* **WHAT IS NEEDED**: Return every line in the records below that contains the string "molecules", and match upper and lower case exactly.

* **EXTRACTED RECORDS**:
—————

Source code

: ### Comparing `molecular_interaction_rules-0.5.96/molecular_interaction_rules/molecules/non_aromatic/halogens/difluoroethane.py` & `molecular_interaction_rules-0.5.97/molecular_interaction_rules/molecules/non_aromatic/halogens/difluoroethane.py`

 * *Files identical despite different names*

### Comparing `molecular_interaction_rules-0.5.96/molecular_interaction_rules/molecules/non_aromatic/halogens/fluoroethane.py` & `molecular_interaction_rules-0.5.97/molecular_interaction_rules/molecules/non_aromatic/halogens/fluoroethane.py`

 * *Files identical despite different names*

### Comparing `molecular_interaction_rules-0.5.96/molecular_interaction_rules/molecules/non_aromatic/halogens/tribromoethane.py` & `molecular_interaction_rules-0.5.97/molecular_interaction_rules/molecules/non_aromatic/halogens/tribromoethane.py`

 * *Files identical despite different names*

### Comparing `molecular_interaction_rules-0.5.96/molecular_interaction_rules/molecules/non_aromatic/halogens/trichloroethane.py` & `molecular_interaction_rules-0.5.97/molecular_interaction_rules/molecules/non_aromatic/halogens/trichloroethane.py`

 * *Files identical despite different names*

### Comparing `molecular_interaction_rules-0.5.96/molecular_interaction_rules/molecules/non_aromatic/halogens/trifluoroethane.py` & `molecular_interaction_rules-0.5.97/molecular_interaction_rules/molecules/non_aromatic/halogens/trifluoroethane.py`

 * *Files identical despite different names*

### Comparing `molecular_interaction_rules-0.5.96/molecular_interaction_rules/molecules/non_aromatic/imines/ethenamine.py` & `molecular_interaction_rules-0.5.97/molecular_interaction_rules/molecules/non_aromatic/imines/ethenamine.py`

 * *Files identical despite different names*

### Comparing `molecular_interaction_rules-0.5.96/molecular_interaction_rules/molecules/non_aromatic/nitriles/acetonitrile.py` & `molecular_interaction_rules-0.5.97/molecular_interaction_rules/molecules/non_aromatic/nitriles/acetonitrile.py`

—————

* **TASK OUTPUT**:
: ### Comparing `molecular_interaction_rules-0.5.96/molecular_interaction_rules/molecules/non_aromatic/halogens/difluoroethane.py` & `molecular_interaction_rules-0.5.97/molecular_interaction_rules/molecules/non_aromatic/halogens/difluoroethane.py`
### Comparing `molecular_interaction_rules-0.5.96/molecular_interaction_rules/molecules/non_aromatic/halogens/fluoroethane.py` & `molecular_interaction_rules-0.5.97/molecular_interaction_rules/molecules/non_aromatic/halogens/fluoroethane.py`
### Comparing `molecular_interaction_rules-0.5.96/molecular_interaction_rules/molecules/non_aromatic/halogens/tribromoethane.py` & `molecular_interaction_rules-0.5.97/molecular_interaction_rules/molecules/non_aromatic/halogens/tribromoethane.py`
### Comparing `molecular_interaction_rules-0.5.96/molecular_interaction_rules/molecules/non_aromatic/halogens/trichloroethane.py` & `molecular_interaction_rules-0.5.97/molecular_interaction_rules/molecules/non_aromatic/halogens/trichloroethane.py`
### Comparing `molecular_interaction_rules-0.5.96/molecular_interaction_rules/molecules/non_aromatic/halogens/trifluoroethane.py` & `molecular_interaction_rules-0.5.97/molecular_interaction_rules/molecules/non_aromatic/halogens/trifluoroethane.py`
### Comparing `molecular_interaction_rules-0.5.96/molecular_interaction_rules/molecules/non_aromatic/imines/ethenamine.py` & `molecular_interaction_rules-0.5.97/molecular_interaction_rules/molecules/non_aromatic/imines/ethenamine.py`
### Comparing `molecular_interaction_rules-0.5.96/molecular_interaction_rules/molecules/non_aromatic/nitriles/acetonitrile.py` & `molecular_interaction_rules-0.5.97/molecular_interaction_rules/molecules/non_aromatic/nitriles/acetonitrile.py`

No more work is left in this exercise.